TECO has added serious horsepower to its crisis response plans.
With its 35-foot mobile command response vehicle, the company now has a command center it can relocate as an emergency dictates. The vehicle features four workstations and conference room for up to nine people where team members can brief response-focused personnel and work with community leaders and emergency officials. A telescoping mast can raise a camera 56 feet up to zoom in on trouble spots from a safe distance. With LED lights on the inside and floodlights, spotlights and under-body ground lights outside, the truck also has an external display screen to communicate efficiently with team leaders and crews.
And it’s all set for action in time for the start of storm season on June 1.
“The command vehicle is ready to roll at a moment’s notice when needed,” said David Ware, manager of TECO’s Fleet Services department. “It’s an important operational asset and a significant upgrade to our fleet.”
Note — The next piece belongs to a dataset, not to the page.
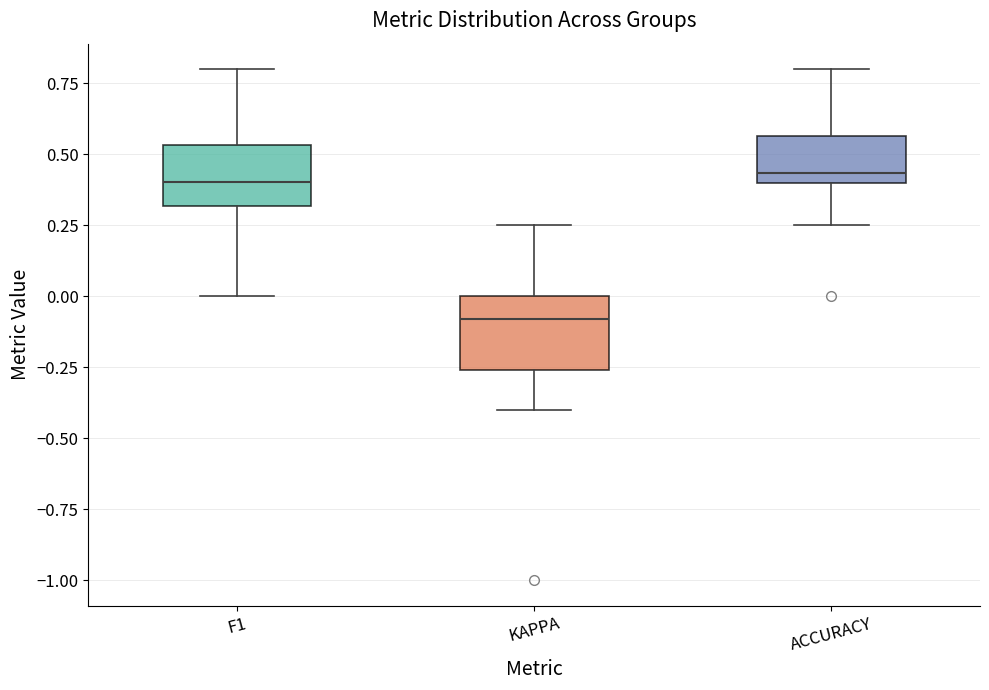

Reading left to right, read every box against the y-axis: the position of its median line, the range the box covers, and the ends of its whiskers. The values are not printed on the chart, so give them approximately, as read against the axis.

F1: median 0.40, box 0.30 to 0.55, whiskers 0.00 to 0.80
KAPPA: median -0.10, box -0.25 to 0.00, whiskers -0.40 to 0.25
ACCURACY: median 0.45, box 0.40 to 0.55, whiskers 0.25 to 0.80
David Sweat, director of Electric Delivery Support Services, agreed.
“The vehicle will make it significantly more effective and easier to direct and coordinate our efforts, at specific incident sites, or in moving from neighborhood to neighborhood as restoration progresses in a post-storm or post-gas outage scenario,” Sweat said. “And it will be incredibly useful for working with mutual assistance and external crews from outside the area, when we are in a larger-scale or out-of-state mutual-assistance situations.”
Rick Wall, director of Gas Operations, added, “The addition of this mobile command unit puts TECO up-front with its emergency response related capabilities, and on pace with the governmental expectations of utilities today. More importantly, it supports the company’s safety and reliability priorities.”
When not in emergency use, plans call for the vehicle to be available for other key community or business-related events that promote TECO Energy and its operations.
“It’s an important part of our emergency response capabilities and equipment going forward,” Wall said. “Of course, we hope we won’t have to use it, but since emergency situations are eventually inevitable, the mobile command response vehicle is a big benefit to the community.”